News: Healthy Workplace; Mental Health; Ofsted Guidance And More!

Healthy Workplaces Award Nominations Open

The Healthy Workplaces Campaign is running the European Good Practice Awards, which aim to showcase positive examples of managers and employees who work together in a bid to prevent risks and accidents at work.

Enterprises or organisations can enter the awards, with those who can demonstrate strong leadership combined with active worker participation to promote health and safety in the workplace being the most likely to have a chance of winning.

Free “Mentally Healthy” Manager Training

Mental health in the workplace is a growing concern, and employers really benefit from taking action to minimise absences and unhappy staff by ensuring that their business is a healthy place to be. Healthy Working Lives are offering a free two-day training course for businesses in Scotland, called the Mentally Healthy Workplace Training Programme.

The training aims to “provide information and guidance to employers to help deal with workplace issues. The programme will enable employers/managers to create a greater awareness around mental health in their workplace and provide them with the knowledge and skills to deal with issues as they arise”.

The courses are delivered by Mentally Healthy Workplaces and Healthy Working Lives, and the next one takes place in Shetland on the 2nd and 3rd of October.

Ofsted Guidance to Help Pupils Achieve

In a bid to help schools to pass inspections with flying colours and assist their pupils to achieve all that they are capable of, Ofsted have produced three free reports.

Getting to good: how headteachers achieve success; The Pupil Premium; and Improving schools: a guide to recent Ofsted reports to support school improvement are all intended to help schools to meet the necessary standards to get 'good' or 'outstanding' reports when they are inspected. They are available to download for free on the Ofsted website.

“Elf 'n' Safety” Plant Pot Puzzle

In this week's “elf 'n' safety gone mad” story, the Daily Mail reported that families were banned from putting plant pots on the graves of their departed loved ones, over fears a groundsman could be injured by flying shards of terracotta while mowing the grass.

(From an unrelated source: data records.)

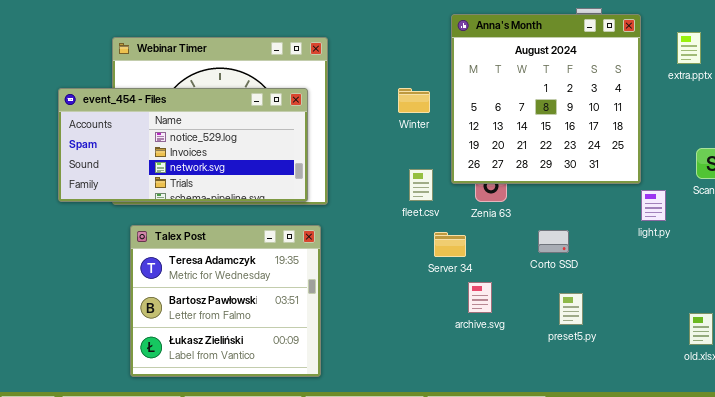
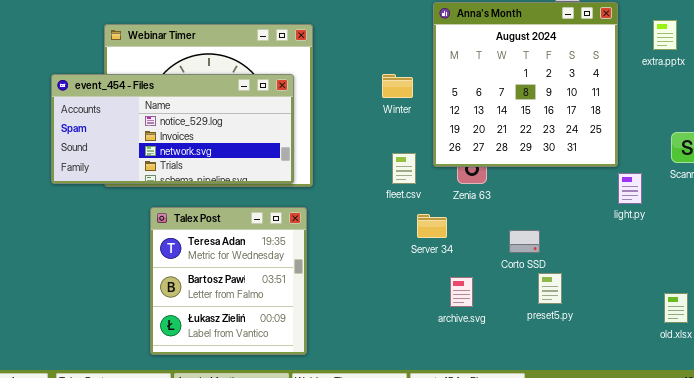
Talex Post: [130,225,321,377] -> [150,207,307,355], resized
Corto SSD: [538,230,569,253] -> [509,230,540,253], moved
archive.svg: [468,282,492,313] -> [450,277,473,307], moved

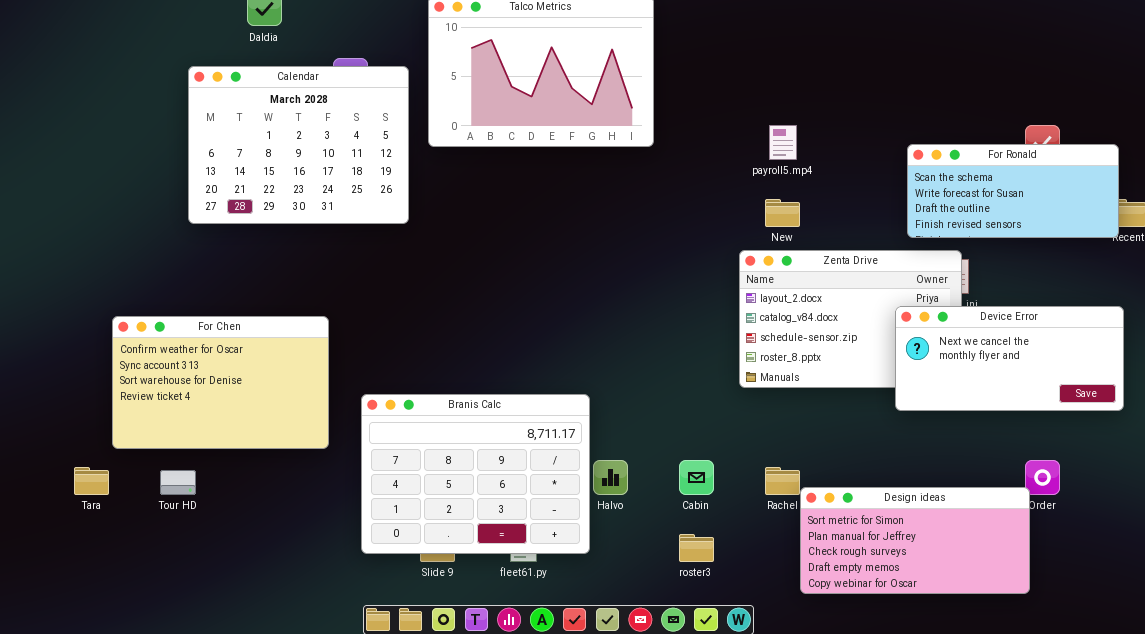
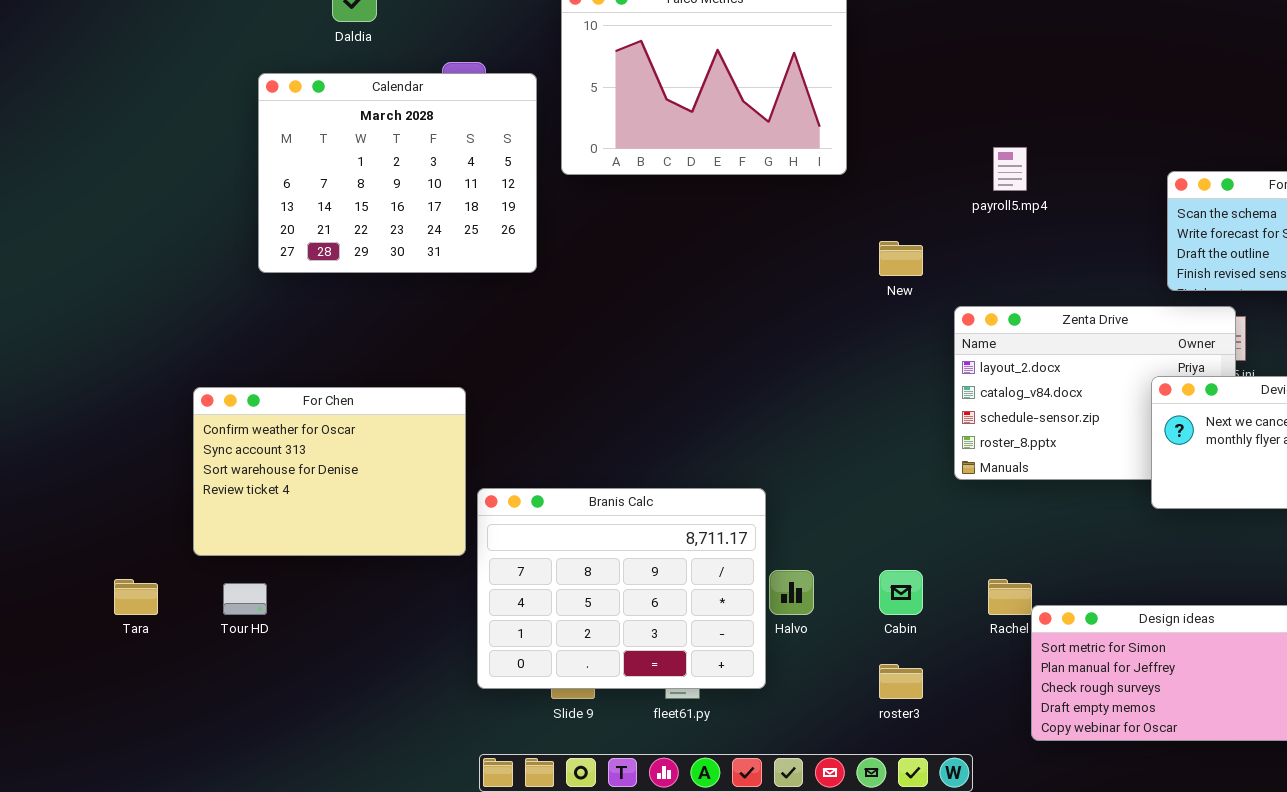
New: [765,199,800,227] -> [879,241,923,276], moved
For Chen: [112,316,329,449] -> [193,387,466,556], moved

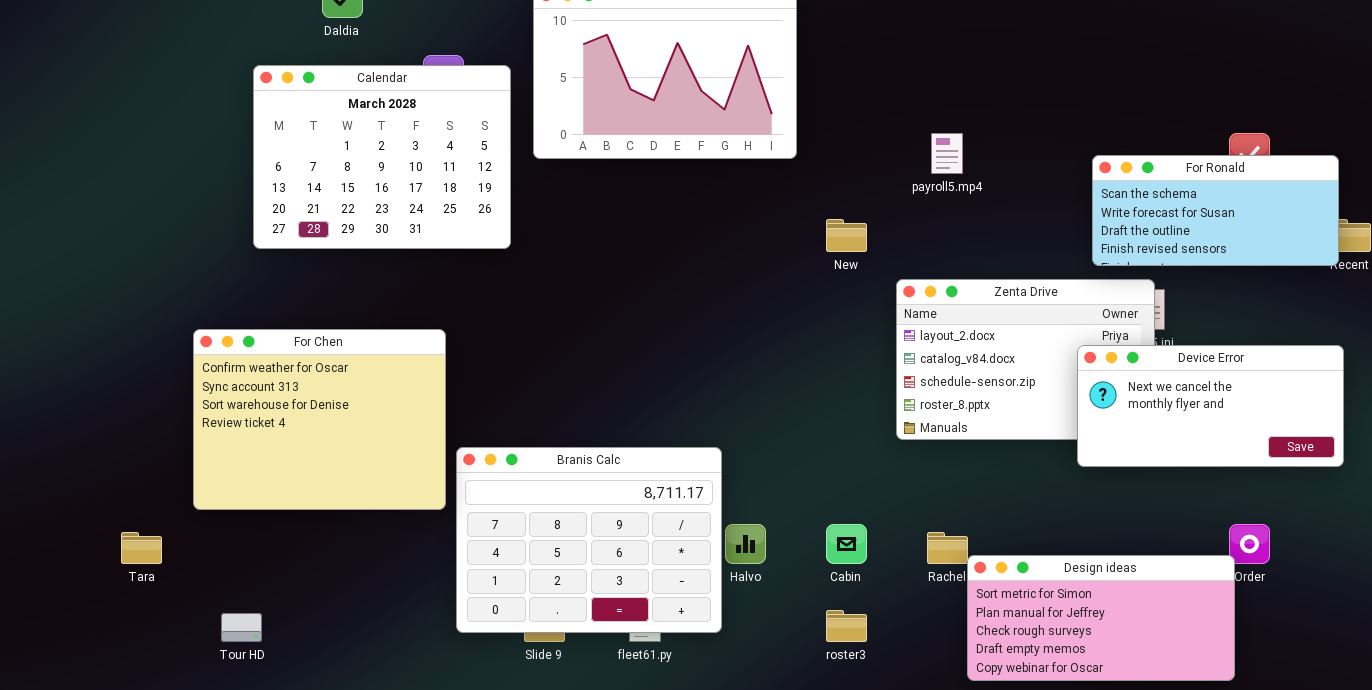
For Chen: [193,387,466,556] -> [193,329,446,510], resized
Tour HD: [223,583,267,615] -> [221,613,262,642], moved

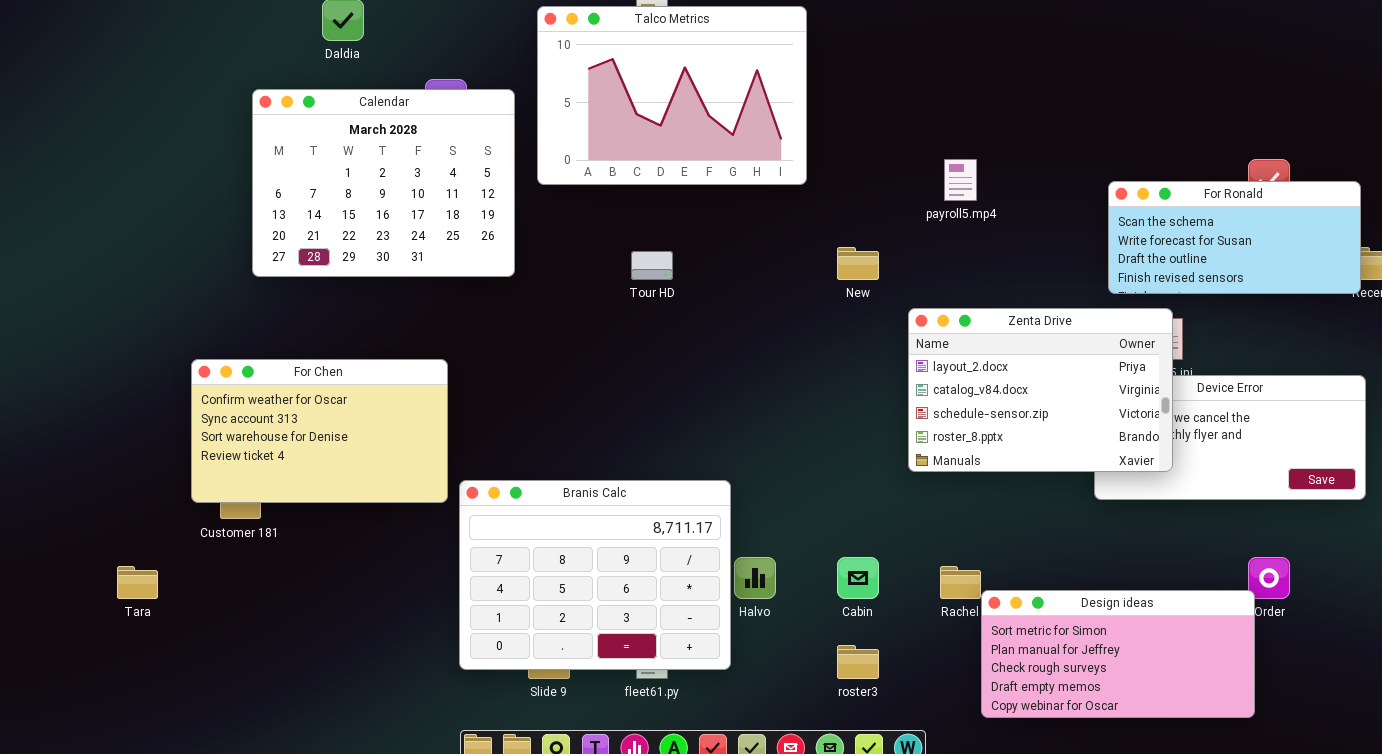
Zenta Drive: [896,279,1155,440] -> [908,308,1173,472], raised
For Chen: [193,329,446,510] -> [191,359,448,503], resized
Tour HD: [221,613,262,642] -> [631,251,673,280], moved

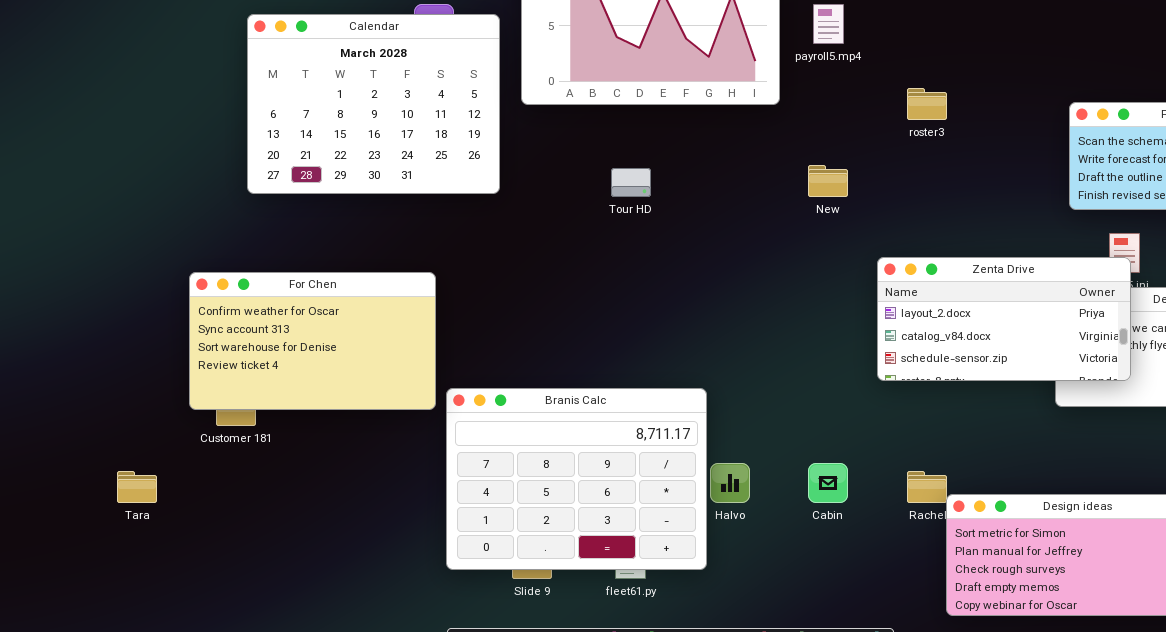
payroll5.mp4: [944,159,977,201] -> [813,4,844,44], moved
Zenta Drive: [908,308,1173,472] -> [877,257,1131,381], resized
roster3: [837,645,879,679] -> [907,88,947,120], moved

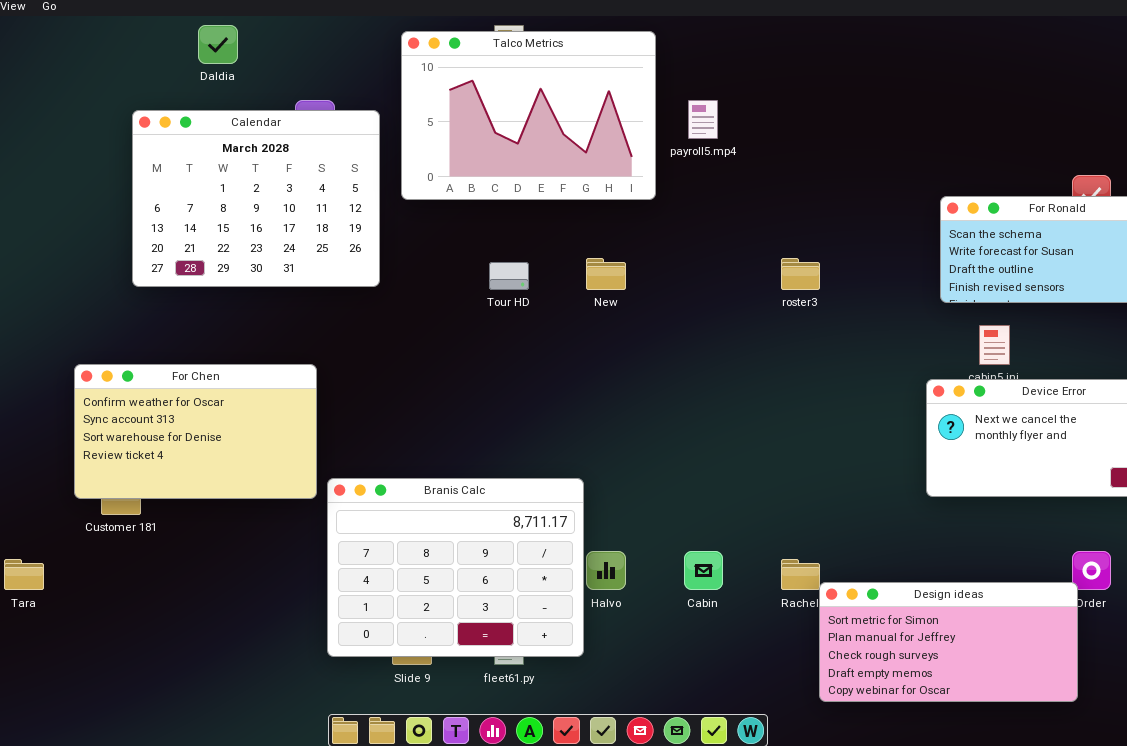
roster3: [907,88,947,120] -> [781,258,820,290], moved
New: [808,165,848,197] -> [586,258,626,290], moved
Zenta Drive: [877,257,1131,381] -> none, closed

The article went on to explain how St Mary’s Church in Dedham in Essex had removed plant pots from graves, for fear that they would cause injuries.

The Health and Safety Executive (HSE) have gone on to clarify the matter, explaining that the rules in question were nothing to do with them but were, in fact, the Church of England's own Churchyard Regulations.

A spokesperson from the HSE said, "Churchyard Regulations are decided by the diocese  advisory board, with each diocese creating its own regulations, and as such are not reflective of existing British health and safety legislation.